Enjoy the fruits of P.J.'s labors, but be careful, because there is almost always a razor in the apple at the end.  The shorts often turn dark in a surprising way, as the themes focus on unemployment, depression, anomie, poverty, and the eternal, existential question, "Why are we here?"  These pieces aren't just comedy: they are the work of a thoughtful but unrecognized Irish artist.  I'd like to help change that.

I see some continuity between these shorts and some classics of Irish literature, such as The Poor Mouth: A Bad Story about the Hard Life, by Flann O'Brien (1941) and Frank McCourt's memoir, Angela's Ashes (1999).  I simply can't recommend the Channel too highly.

MAGIC DARA

Last but not least I'd like to make some mention of Magic Dara, the third member of this trio of friends, whose Channel with 1.22K subscribers is here.  "Welcome to Magic Dara's channel, where you'll learn the tricks of the trade and discover some of magic's most closely guarded secrets." 

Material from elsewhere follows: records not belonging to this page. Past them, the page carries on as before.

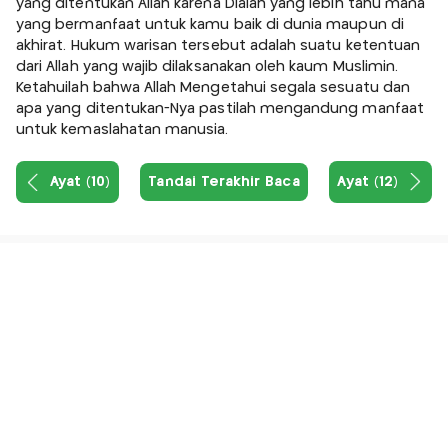
yang ditentukan Allah karena Dialah yang lebih tahu mana
yang bermanfaat untuk kamu baik di dunia maupun di
akhirat. Hukum warisan tersebut adalah suatu ketentuan
dari Allah yang wajib dilaksanakan oleh kaum Muslimin.
Ketahuilah bahwa Allah Mengetahui segala sesuatu dan
apa yang ditentukan-Nya pastilah mengandung manfaat
untuk kemaslahatan manusia.
Ayat (10)
Tandai Terakhir Baca
Ayat (12)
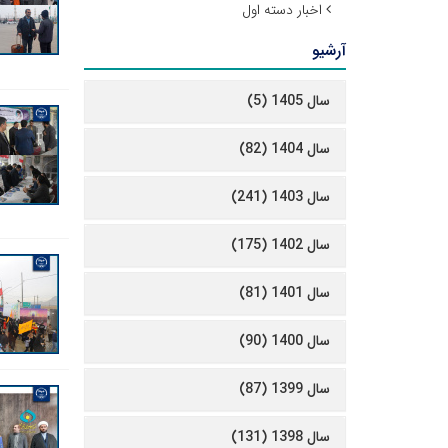
اخبار دسته اول
آرشیو
سال 1405 (5)
سال 1404 (82)
سال 1403 (241)
سال 1402 (175)
سال 1401 (81)
سال 1400 (90)
سال 1399 (87)
سال 1398 (131)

His Channel with over 56 posts is little known, perhaps, I suppose, because people cherish their illusions.  He's been a semi-pro magician for years and knows the trade very well indeed.  His mission to reveal its secrets finds a parallel in his strict atheism and rationality, for he is a robust defender of disbelief and the acceptance of life with all its vicissitudes.  He's a teacher by profession, and part of the Irish Diaspora, for he lives in the UK.  A man of principle (I know the pitfalls of that) he could not find a teaching job in Ireland because the education system remains Catholic-based and the authorities could not handle the idea that an atheist could teach comparative religion (and English).

Dara is the only one of the trio to appear in the flesh in some of his posts, and he is instantly likable, unfailingly polite, and respectful of all.  He loves the dialogues in his comment sections and has recently uploaded a series of podcasts on weighty subjects, viz., "Does The Soul Exist? - A Magician's Thoughts."

I recommend you dive into the dialogue.  I don't think you'll be disappointed.  I wasn't.

FINIS

So here you have it, my homage to my Irish heritage -- forgive the length, please, or just skip over it to the YouTubers, as this old man had something to get off his chest in the writing of it.  I do hope you visit all three channels of these three creative Irishmen.  I feel a real kinship with them and want to see them all succeed.